WORKING DATA →

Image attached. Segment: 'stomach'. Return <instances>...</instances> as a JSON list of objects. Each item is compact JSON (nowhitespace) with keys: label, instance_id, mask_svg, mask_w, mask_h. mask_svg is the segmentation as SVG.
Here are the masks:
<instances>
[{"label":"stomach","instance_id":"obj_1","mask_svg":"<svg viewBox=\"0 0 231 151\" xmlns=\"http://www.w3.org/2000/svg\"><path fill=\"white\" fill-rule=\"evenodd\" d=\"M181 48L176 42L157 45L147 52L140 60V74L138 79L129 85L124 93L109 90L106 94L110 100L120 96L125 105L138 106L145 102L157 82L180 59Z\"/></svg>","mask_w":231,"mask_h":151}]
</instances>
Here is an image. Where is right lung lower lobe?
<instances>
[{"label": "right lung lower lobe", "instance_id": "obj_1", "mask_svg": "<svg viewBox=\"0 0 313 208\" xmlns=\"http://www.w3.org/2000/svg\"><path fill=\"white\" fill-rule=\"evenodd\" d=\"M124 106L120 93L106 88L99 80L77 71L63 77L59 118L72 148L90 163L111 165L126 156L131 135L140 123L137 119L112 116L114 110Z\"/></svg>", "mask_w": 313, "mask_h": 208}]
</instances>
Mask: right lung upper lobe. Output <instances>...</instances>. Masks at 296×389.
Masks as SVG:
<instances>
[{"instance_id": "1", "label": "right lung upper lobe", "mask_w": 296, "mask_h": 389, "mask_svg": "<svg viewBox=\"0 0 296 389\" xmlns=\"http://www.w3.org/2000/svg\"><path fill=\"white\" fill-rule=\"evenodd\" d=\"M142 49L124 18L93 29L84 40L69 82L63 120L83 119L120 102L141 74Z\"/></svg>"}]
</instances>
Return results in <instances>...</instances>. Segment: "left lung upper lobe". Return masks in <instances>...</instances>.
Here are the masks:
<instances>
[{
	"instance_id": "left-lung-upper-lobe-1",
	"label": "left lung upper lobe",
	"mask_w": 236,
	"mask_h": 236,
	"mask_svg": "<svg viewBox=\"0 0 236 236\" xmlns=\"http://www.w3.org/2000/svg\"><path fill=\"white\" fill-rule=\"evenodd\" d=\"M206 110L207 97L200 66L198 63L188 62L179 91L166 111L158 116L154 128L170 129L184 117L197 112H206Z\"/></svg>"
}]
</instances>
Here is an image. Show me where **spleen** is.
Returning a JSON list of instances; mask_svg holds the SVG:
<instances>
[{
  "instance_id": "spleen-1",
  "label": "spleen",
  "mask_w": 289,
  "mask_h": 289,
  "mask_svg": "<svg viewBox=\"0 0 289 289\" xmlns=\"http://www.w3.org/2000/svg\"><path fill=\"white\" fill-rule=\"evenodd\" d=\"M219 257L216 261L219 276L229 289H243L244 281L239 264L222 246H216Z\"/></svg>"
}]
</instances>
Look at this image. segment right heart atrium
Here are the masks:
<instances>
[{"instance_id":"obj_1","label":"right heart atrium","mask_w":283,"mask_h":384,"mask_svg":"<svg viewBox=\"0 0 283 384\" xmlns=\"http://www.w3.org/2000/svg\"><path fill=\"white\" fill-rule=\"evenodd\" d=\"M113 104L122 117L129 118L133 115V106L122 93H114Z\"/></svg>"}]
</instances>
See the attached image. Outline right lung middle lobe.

WHAT YOU SHOULD DO → Starting at the line that has "Here is an image. Show" and going through the end of the records, write those lines out again with "image" changed to "scan" and everything else left the same.

CORRECT ANSWER →
Here is an scan. Show me where **spleen** is.
Returning a JSON list of instances; mask_svg holds the SVG:
<instances>
[{
  "instance_id": "spleen-1",
  "label": "spleen",
  "mask_w": 289,
  "mask_h": 289,
  "mask_svg": "<svg viewBox=\"0 0 289 289\" xmlns=\"http://www.w3.org/2000/svg\"><path fill=\"white\" fill-rule=\"evenodd\" d=\"M219 257L216 261L219 276L229 289H243L244 281L239 264L222 246H216Z\"/></svg>"
}]
</instances>
Look at this scan. segment right heart atrium
Here are the masks:
<instances>
[{"instance_id":"obj_1","label":"right heart atrium","mask_w":283,"mask_h":384,"mask_svg":"<svg viewBox=\"0 0 283 384\" xmlns=\"http://www.w3.org/2000/svg\"><path fill=\"white\" fill-rule=\"evenodd\" d=\"M113 104L122 117L129 118L133 115V106L122 93H114Z\"/></svg>"}]
</instances>
See the attached scan. Outline right lung middle lobe.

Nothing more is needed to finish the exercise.